We were now, it will be remembered, without horses. Don Gaspar had unpacked our few belongings before 263 departing. Johnny and I found a good camping place, then carried the stuff over on our backs. We cooked ourselves some food, lit pipes, and sat down to talk the situation over.

We got nowhere. As a matter of fact, we were both in the dead-water of reaction from hard, long-continued labour, and we could not bring ourselves to face with any enthusiasm the resuming of gold washing. Revulsion shook us at the mere thought of getting down in a hot, glaring ravine and moving heavy earth and rocks. Yet we had not made a fortune, nor much of a beginning at one, and neither of us was what is known as a quitter. We realized perfectly that we would go on gold mining.

“What we need is a recess,” Johnny ended, “and I move we take it. Just let’s camp here, and loaf for a few days or a week, and see how Yank gets along, and then we can go back to Porcupine.”

As though this decision lifted a great weight, we sat back on our shoulder blades with a sigh of relief, and blew tobacco smoke straight up in the air for at least fifteen minutes. By the end of that time we, being young and restless, felt thoroughly refreshed.

“Let’s go look this outfit over,” suggested Johnny.

We gravitated naturally to the diggings, which were very much like those at Hangman’s Gulch, except that they were rather more extensive, and branched out more into the tributary ravines. The men working there were, many of them, of a much better type than those we had seen in town; though even here was a large element of rough-looking, wild, reckless customers.
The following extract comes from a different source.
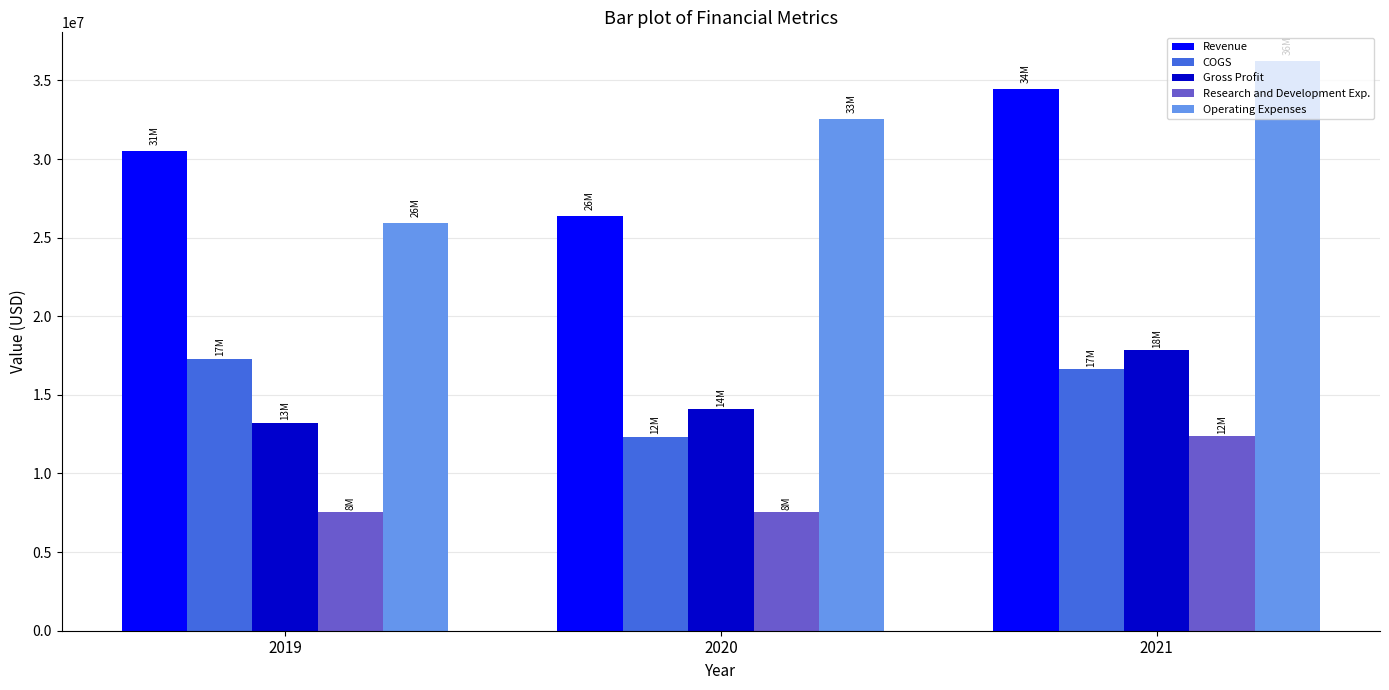

At which category is the sum across all series the highest?

2021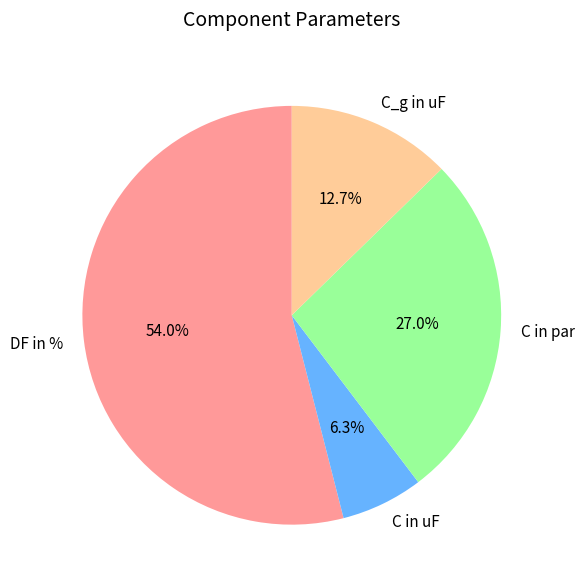

How much of the chart is everything except C_g in uF?

87.3%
We wandered 264 about here and there, our hands in our pockets, a vast leisure filling our souls. With some of the more pleasant-appearing miners we conversed. They told us that the diggings were rich, good “ounce a day” diggings. We saw a good many cradles in use. It was easy to tell the old-timers from the riffraff of newcomers. A great many of the latter seemed to lack the steadiness of purpose characteristic of nearly all the first rush. They worked haphazardly, spasmodically, pulling and hauling against each other. Some should not have been working at all, for their eyes were sunken in their heads from illness.

“We’ve got to hustle now,” they told us. “We can take a good rest when the rains stop work.”
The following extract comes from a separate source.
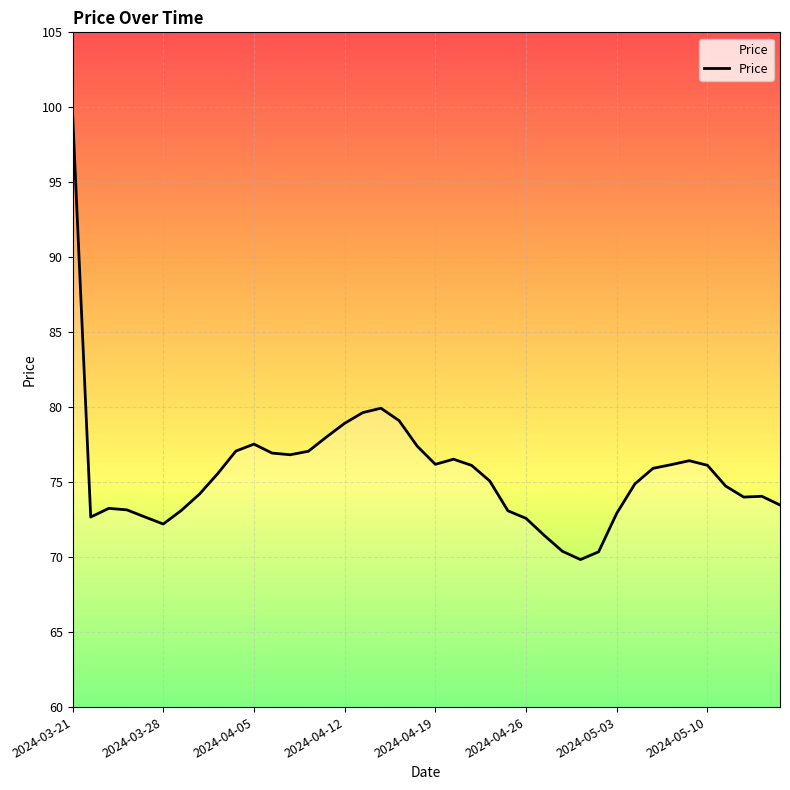

What is the difference between the maximum and minimum values?

29.8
We noticed especially a marked change in demeanour among some of the groups. In the early part of the summer every man answered every man good-naturedly, except he happened to have a next day’s head or some other sort of a personal grouch. Now many compact little groups of men worked quite apart. When addressed they merely scowled or looked sullen, evidently quite unwilling to fraternize with the chance-comer.

We loafed about here and there through the diggings, swapping remarks with the better disposed, until the men began to knock off work. Then we returned through the village.